## The problem
Once the pictures are set aside, output all the records exactly.

BEGIN Data under study

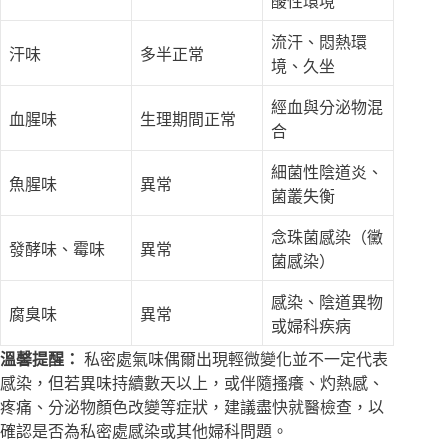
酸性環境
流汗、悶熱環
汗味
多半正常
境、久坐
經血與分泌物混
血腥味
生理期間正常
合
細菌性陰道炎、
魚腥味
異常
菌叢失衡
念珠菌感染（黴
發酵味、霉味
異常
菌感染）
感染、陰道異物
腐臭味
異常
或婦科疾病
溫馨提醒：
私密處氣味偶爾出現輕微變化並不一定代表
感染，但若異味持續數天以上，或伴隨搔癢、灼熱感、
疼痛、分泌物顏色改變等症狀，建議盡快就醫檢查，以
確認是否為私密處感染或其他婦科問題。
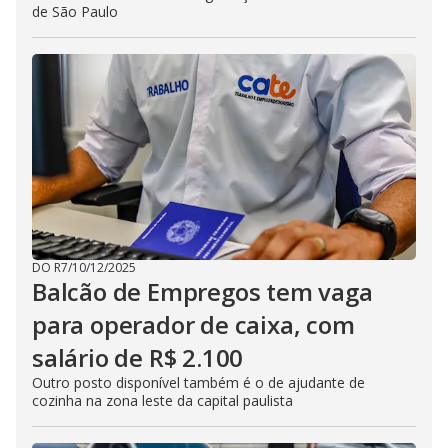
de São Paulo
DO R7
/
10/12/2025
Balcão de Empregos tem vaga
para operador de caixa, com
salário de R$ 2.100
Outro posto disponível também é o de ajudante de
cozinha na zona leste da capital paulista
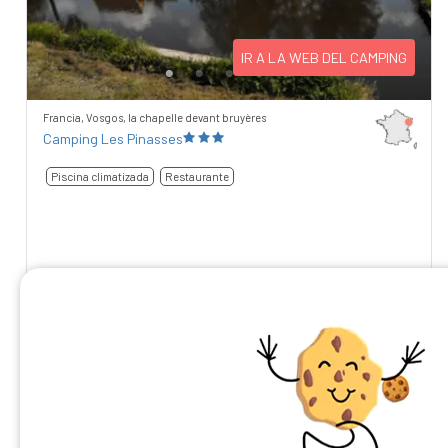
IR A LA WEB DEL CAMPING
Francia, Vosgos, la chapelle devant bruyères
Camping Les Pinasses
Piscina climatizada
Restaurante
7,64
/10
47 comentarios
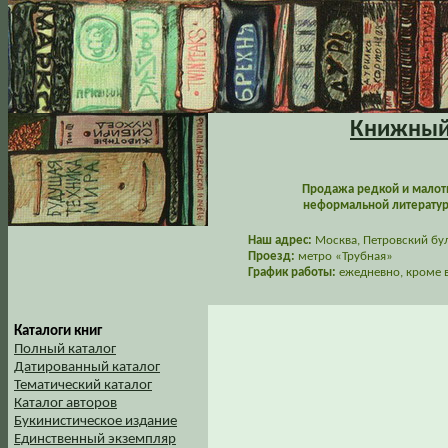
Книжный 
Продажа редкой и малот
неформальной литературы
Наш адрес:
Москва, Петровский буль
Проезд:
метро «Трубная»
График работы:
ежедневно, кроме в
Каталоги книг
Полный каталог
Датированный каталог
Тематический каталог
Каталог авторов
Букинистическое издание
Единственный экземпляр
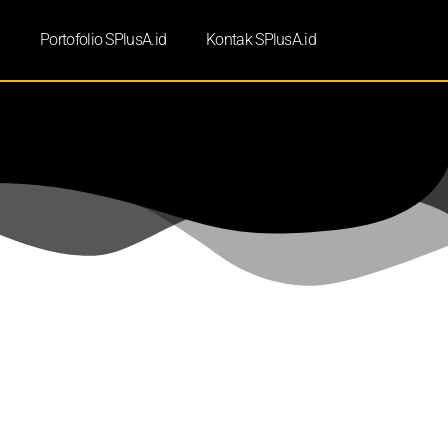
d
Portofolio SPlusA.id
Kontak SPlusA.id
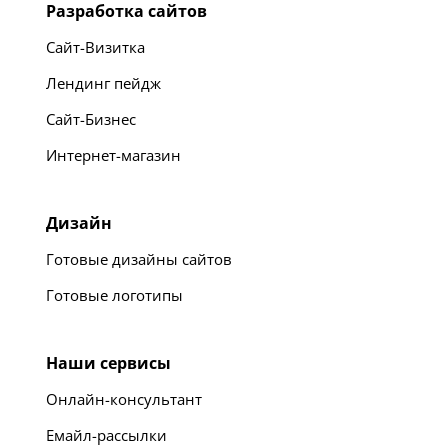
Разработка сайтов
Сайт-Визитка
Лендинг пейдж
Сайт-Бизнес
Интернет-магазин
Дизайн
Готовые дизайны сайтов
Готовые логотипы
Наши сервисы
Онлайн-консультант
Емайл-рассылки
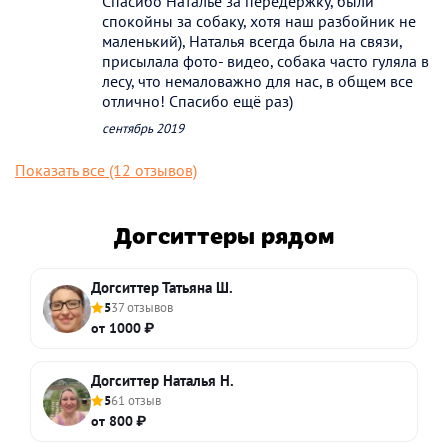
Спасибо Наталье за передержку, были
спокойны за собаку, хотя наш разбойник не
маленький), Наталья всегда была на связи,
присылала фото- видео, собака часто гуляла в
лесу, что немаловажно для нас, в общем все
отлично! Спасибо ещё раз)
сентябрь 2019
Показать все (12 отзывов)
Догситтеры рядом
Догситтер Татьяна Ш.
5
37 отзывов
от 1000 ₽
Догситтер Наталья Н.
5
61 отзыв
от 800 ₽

END Data under study

## Result of this task
酸性環境
流汗、悶熱環
汗味
多半正常
境、久坐
經血與分泌物混
血腥味
生理期間正常
合
細菌性陰道炎、
魚腥味
異常
菌叢失衡
念珠菌感染（黴
發酵味、霉味
異常
菌感染）
感染、陰道異物
腐臭味
異常
或婦科疾病
溫馨提醒：
私密處氣味偶爾出現輕微變化並不一定代表
感染，但若異味持續數天以上，或伴隨搔癢、灼熱感、
疼痛、分泌物顏色改變等症狀，建議盡快就醫檢查，以
確認是否為私密處感染或其他婦科問題。
de São Paulo
DO R7
/
10/12/2025
Balcão de Empregos tem vaga
para operador de caixa, com
salário de R$ 2.100
Outro posto disponível também é o de ajudante de
cozinha na zona leste da capital paulista
IR A LA WEB DEL CAMPING
Francia, Vosgos, la chapelle devant bruyères
Camping Les Pinasses
Piscina climatizada
Restaurante
7,64
/10
47 comentarios
Книжный 
Продажа редкой и малот
неформальной литературы
Наш адрес:
Москва, Петровский буль
Проезд:
метро «Трубная»
График работы:
ежедневно, кроме в
Каталоги книг
Полный каталог
Датированный каталог
Тематический каталог
Каталог авторов
Букинистическое издание
Единственный экземпляр
d
Portofolio SPlusA.id
Kontak SPlusA.id
Разработка сайтов
Сайт-Визитка
Лендинг пейдж
Сайт-Бизнес
Интернет-магазин
Дизайн
Готовые дизайны сайтов
Готовые логотипы
Наши сервисы
Онлайн-консультант
Емайл-рассылки
Спасибо Наталье за передержку, были
спокойны за собаку, хотя наш разбойник не
маленький), Наталья всегда была на связи,
присылала фото- видео, собака часто гуляла в
лесу, что немаловажно для нас, в общем все
отлично! Спасибо ещё раз)
сентябрь 2019
Показать все (12 отзывов)
Догситтеры рядом
Догситтер Татьяна Ш.
5
37 отзывов
от 1000 ₽
Догситтер Наталья Н.
5
61 отзыв
от 800 ₽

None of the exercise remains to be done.